Harris also doesn't like the First Amendment and wants government censorship of social media. I'm smart enough to know that means she'd take away my job here at Townhall and not lose a wink of sleep, probably claiming what I write is "misinformation" that cannot be seen by others. 

She also vowed to turn us into a communist dystopia with price controls on groceries that were sure to leave store shelves bare and cause chaos and violence, and she didn't blink an eye when Biden tried to unilaterally add the Equal Rights Amendment to the Constitution right before he left office, despite the fact the ratification window had long since closed. She let Biden try to mandate the COVID vaccines, lie about the Inflation Reduction Act, and didn't say a peep about skyrocketing inflation.

When asked to distance herself from Biden's policies, Kamala failed to do so. That said all we needed to know.

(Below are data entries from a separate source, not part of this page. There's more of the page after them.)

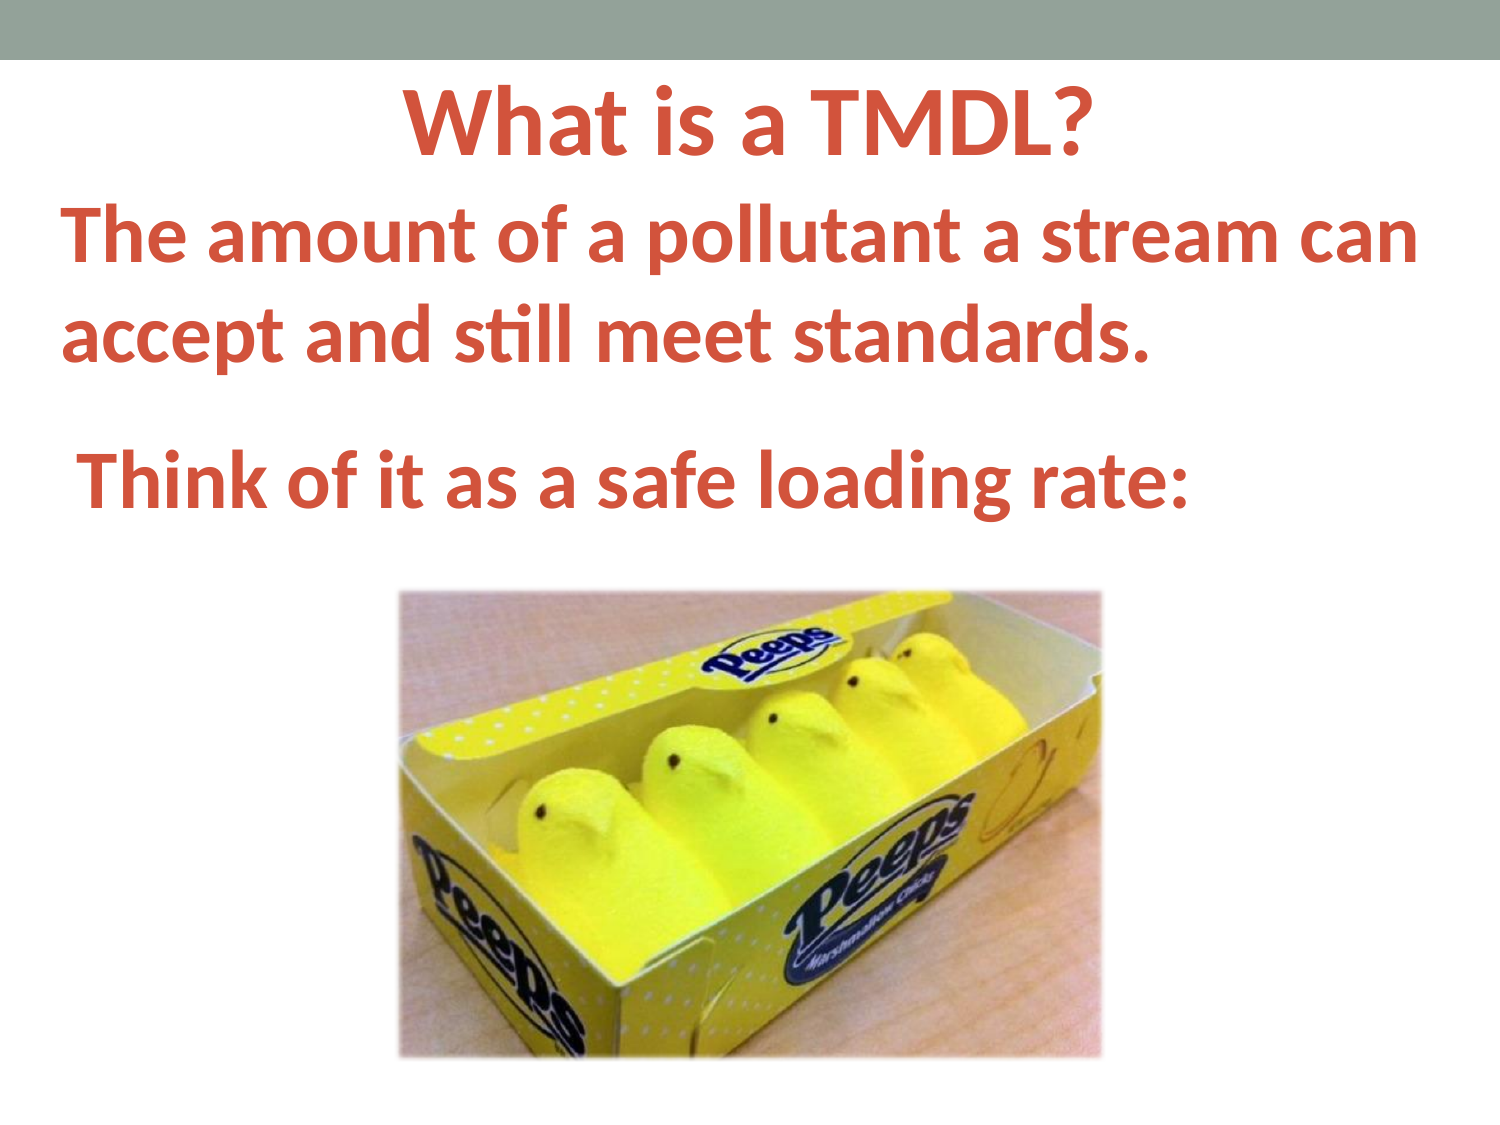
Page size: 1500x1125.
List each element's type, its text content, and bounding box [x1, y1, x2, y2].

text_box The amount of a pollutant a stream can accept and still meet standards. [45, 171, 1436, 386]
text_box What is a TMDL? [74, 48, 1425, 171]
text_box Think of it as a safe loading rate: [62, 417, 1208, 533]
picture [393, 586, 1107, 1062]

And I've barely scratched the surface of all the ways Kamala Harris was not only problematic, but dangerous. I won't dig any deeper into the disasters that her policies would have wrought on this nation, but I will add this: she was wholly unqualified to lead the country. She was unfit to be Vice President and failed in her duty to remove a clearly unwell Joe Biden from office as his cognitive health continued to decline.

She despised women like me, and she didn't hide it. 

Contrast that with President Trump, who may occasionally say and do things with which I disagree. I know that he won't throw me behind bars for being a pro-life Catholic, that he won't erase my womanhood to appease mentally ill men and trans activists, and that he won't try to destroy me for being a conservative.

That's why he got my vote, and the vote of 53 percent of white women. We voted for him because, unlike Banks, we were thinking beyond our own narrow interests. We saw the disasters of the Biden-Harris years and rejected it. The Democrats do not own us and they are not owed our votes, no matter how much Banks flaps her lips about it.